## What you should do
Turn the data into a numbered list, starting at the first line and ending at the line that contains "genus: Argia", with both of those lines included. Leave out any blank lines and everything after that endpoint.

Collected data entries
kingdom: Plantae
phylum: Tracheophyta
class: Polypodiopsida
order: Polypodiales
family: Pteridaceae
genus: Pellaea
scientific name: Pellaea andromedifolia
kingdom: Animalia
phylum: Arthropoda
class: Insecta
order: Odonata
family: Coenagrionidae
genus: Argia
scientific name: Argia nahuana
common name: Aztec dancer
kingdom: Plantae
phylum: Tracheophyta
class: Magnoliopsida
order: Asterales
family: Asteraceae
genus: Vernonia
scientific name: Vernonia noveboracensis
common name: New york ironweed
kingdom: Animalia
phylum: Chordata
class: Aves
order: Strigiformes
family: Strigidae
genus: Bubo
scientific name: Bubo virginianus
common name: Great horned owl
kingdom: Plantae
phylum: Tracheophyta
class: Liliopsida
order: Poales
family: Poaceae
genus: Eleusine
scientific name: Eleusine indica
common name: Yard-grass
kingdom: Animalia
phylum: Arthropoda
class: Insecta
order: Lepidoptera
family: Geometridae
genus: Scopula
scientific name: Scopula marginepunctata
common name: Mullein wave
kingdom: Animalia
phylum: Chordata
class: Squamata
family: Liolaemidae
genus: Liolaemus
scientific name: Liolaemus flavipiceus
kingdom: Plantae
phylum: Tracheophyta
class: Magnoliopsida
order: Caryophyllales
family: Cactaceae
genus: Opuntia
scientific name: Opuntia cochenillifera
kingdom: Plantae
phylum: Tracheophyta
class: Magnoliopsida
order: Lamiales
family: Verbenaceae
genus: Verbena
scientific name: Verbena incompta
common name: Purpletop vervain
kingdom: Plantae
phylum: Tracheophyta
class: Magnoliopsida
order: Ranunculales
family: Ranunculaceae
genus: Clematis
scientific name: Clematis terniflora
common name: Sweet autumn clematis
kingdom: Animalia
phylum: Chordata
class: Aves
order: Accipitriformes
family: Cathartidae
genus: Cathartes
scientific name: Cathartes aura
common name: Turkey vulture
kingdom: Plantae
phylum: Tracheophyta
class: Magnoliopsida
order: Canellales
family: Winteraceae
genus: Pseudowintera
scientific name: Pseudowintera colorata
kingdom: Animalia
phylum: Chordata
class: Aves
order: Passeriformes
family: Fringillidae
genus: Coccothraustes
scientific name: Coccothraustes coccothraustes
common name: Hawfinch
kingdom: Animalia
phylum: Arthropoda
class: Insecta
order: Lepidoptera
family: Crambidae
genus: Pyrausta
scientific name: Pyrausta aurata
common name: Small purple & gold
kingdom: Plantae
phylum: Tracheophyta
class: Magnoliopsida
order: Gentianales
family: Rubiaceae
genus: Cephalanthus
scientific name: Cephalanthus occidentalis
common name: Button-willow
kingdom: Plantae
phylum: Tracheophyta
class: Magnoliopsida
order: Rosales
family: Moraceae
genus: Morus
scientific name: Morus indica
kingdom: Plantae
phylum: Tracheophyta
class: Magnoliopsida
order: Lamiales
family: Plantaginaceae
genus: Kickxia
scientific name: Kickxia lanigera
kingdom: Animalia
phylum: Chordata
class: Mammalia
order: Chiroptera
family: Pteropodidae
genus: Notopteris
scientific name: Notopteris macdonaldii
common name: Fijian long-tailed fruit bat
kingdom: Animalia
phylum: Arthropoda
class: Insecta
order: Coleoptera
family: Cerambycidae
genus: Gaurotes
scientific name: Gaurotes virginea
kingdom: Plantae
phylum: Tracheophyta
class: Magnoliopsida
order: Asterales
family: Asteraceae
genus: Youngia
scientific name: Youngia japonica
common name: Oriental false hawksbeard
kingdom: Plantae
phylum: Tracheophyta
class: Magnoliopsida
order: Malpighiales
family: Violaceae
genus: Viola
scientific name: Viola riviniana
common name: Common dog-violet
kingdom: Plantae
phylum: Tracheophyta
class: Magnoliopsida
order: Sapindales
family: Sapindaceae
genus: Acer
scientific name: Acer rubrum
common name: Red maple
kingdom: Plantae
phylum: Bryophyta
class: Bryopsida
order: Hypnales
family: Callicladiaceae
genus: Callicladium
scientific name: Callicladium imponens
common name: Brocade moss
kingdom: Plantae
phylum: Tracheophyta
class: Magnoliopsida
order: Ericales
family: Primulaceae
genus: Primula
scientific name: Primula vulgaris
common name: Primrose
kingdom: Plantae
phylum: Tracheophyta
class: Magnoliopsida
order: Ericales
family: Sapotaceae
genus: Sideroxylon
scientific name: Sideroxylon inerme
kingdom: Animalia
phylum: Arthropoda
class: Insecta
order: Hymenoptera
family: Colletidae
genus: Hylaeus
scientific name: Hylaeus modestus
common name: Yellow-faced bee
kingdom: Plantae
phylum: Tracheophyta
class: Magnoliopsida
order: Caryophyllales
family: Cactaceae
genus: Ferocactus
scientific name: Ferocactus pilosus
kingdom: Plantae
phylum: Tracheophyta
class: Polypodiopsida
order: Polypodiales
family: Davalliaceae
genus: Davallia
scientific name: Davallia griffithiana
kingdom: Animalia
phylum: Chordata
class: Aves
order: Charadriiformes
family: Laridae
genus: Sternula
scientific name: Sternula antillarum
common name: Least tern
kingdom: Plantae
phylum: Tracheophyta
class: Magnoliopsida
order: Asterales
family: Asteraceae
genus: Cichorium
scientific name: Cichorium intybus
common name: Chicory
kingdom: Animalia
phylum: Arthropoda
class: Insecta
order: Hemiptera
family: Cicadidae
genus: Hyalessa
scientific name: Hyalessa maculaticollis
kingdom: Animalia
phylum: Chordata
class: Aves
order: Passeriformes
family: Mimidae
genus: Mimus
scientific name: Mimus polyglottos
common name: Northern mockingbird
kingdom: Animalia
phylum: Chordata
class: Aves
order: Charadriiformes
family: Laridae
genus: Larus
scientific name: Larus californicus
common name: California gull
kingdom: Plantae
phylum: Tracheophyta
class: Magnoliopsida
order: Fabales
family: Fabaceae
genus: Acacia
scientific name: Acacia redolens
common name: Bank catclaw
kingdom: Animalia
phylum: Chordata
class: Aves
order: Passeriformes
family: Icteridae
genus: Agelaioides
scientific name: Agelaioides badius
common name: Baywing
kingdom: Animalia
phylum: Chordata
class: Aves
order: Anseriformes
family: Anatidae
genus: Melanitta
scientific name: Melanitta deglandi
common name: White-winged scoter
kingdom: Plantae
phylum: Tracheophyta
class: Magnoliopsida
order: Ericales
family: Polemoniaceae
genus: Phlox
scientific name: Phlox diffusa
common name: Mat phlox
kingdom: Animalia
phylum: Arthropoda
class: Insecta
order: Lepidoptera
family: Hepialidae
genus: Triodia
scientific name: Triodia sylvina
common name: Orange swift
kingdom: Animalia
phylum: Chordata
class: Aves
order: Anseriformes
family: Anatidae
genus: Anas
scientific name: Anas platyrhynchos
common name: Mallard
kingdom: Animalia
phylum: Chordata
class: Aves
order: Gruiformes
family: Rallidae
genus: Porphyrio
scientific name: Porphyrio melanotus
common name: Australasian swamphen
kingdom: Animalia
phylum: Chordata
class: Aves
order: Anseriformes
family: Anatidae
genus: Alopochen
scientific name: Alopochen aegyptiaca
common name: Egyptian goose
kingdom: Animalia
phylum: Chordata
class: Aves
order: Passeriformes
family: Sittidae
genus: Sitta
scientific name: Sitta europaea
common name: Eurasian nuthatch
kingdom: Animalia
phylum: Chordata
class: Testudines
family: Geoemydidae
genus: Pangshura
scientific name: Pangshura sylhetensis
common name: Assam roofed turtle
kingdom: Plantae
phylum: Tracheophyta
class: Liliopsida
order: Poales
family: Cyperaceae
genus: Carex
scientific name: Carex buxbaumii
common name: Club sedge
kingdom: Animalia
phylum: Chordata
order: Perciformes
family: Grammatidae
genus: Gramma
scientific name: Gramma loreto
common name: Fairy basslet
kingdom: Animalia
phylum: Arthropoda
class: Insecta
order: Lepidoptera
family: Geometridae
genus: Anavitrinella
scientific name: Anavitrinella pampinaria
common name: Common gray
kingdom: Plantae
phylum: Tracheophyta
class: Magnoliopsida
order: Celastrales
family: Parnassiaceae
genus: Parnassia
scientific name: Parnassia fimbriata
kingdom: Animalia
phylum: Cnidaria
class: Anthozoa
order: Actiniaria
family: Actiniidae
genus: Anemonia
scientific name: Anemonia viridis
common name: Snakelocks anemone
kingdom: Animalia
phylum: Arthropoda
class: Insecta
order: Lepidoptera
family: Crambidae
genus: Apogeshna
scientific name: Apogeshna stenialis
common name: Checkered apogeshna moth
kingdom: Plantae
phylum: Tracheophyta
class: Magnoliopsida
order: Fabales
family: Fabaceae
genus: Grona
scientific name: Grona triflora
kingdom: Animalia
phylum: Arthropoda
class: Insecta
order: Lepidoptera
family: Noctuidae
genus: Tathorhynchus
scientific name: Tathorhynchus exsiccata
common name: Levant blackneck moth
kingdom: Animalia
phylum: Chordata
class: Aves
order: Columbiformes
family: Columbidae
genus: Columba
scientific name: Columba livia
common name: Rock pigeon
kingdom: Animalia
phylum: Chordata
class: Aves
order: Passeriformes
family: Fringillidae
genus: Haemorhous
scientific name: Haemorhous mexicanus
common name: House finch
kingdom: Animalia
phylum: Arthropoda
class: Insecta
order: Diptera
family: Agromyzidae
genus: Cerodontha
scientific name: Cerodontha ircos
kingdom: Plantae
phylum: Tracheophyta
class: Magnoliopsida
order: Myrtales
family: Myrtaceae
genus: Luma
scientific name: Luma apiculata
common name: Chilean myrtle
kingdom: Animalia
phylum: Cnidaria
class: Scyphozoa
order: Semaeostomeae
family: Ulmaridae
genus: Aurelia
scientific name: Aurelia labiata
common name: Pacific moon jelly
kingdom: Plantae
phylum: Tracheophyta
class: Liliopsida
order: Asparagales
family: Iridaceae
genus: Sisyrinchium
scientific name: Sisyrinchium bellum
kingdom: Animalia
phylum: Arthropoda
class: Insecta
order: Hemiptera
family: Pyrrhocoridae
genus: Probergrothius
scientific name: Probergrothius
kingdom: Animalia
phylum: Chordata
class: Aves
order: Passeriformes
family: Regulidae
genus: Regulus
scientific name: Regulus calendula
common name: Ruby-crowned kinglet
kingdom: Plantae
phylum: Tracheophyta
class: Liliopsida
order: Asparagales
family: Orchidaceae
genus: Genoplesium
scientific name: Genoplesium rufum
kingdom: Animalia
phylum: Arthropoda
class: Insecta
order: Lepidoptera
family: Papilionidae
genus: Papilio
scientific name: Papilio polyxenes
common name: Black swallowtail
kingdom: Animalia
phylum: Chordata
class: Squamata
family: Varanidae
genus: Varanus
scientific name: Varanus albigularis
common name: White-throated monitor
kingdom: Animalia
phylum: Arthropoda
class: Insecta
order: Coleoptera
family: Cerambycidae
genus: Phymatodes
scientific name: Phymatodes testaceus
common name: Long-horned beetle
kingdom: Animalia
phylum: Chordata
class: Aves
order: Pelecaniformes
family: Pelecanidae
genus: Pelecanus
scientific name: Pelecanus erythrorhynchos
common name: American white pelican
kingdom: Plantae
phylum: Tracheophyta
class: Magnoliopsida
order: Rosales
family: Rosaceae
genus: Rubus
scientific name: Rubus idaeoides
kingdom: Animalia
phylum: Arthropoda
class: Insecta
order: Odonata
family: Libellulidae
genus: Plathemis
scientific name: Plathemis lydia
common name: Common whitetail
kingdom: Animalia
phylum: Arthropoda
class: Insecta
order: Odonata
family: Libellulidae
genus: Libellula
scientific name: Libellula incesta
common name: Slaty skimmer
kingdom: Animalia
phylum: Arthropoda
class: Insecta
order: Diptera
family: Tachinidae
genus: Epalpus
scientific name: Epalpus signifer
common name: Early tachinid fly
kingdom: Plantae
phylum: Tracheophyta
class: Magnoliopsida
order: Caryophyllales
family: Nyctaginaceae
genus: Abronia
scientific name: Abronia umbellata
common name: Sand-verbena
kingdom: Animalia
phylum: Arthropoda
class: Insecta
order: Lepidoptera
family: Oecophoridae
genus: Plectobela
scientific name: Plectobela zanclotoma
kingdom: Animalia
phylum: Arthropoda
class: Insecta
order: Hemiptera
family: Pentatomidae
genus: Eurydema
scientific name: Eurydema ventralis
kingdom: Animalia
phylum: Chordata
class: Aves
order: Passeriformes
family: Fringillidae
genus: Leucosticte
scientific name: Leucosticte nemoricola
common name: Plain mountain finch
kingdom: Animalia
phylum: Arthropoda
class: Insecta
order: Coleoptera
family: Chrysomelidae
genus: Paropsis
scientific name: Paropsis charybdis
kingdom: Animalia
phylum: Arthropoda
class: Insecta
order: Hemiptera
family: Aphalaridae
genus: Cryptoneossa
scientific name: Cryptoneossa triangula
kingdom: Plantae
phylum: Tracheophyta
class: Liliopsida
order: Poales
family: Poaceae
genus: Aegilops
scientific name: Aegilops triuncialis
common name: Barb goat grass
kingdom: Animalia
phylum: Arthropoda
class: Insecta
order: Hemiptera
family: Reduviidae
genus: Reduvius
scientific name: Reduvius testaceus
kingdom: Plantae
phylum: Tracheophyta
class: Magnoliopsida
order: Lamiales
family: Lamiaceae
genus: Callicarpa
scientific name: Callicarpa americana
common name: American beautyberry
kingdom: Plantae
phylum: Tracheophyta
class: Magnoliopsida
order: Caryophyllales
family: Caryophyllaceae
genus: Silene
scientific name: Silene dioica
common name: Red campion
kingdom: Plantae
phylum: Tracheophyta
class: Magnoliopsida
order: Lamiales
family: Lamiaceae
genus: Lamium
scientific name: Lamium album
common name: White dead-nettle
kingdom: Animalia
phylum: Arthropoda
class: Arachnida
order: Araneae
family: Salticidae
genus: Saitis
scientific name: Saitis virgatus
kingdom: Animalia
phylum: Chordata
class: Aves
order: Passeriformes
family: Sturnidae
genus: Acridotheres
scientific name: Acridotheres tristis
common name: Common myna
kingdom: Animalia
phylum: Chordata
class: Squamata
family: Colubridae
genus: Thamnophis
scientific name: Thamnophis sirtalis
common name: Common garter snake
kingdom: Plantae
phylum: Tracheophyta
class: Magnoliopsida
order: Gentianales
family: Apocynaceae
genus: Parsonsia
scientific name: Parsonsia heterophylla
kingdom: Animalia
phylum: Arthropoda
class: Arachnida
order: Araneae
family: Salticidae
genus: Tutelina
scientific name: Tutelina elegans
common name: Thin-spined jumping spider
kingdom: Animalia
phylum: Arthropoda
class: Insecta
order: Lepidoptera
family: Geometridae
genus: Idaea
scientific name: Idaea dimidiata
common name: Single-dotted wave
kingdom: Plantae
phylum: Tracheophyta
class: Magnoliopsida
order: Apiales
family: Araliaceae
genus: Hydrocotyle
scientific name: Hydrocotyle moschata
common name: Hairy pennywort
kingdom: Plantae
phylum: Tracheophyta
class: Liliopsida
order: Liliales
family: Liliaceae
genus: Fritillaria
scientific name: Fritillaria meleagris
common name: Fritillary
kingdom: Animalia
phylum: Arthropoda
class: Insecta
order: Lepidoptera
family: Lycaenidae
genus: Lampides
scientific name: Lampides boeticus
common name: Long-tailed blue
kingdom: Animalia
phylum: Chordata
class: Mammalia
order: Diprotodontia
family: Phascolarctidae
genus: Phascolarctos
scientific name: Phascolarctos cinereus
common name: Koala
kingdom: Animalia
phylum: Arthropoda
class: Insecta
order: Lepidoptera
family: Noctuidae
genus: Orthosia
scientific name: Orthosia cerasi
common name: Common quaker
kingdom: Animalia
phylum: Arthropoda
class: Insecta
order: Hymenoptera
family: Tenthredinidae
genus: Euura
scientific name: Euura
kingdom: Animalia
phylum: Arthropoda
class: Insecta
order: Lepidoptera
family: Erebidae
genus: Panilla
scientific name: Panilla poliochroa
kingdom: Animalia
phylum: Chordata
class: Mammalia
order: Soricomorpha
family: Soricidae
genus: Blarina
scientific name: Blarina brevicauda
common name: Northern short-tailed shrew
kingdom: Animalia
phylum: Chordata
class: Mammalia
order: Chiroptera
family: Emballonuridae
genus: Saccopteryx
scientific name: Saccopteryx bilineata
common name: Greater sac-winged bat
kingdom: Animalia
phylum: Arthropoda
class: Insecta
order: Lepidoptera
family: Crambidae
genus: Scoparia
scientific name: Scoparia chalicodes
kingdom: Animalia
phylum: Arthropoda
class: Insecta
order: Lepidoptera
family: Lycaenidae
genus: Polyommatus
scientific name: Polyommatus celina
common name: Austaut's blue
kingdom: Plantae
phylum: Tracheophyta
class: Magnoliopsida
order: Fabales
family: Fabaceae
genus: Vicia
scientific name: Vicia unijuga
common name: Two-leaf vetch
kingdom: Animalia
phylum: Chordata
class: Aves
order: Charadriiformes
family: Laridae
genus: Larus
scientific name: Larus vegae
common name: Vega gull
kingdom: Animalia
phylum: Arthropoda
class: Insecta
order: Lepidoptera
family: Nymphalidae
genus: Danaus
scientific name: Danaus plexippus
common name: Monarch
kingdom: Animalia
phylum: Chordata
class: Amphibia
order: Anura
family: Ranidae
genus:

## Solved problem
1. kingdom: Plantae
2. phylum: Tracheophyta
3. class: Polypodiopsida
4. order: Polypodiales
5. family: Pteridaceae
6. genus: Pellaea
7. scientific name: Pellaea andromedifolia
8. kingdom: Animalia
9. phylum: Arthropoda
10. class: Insecta
11. order: Odonata
12. family: Coenagrionidae
13. genus: Argia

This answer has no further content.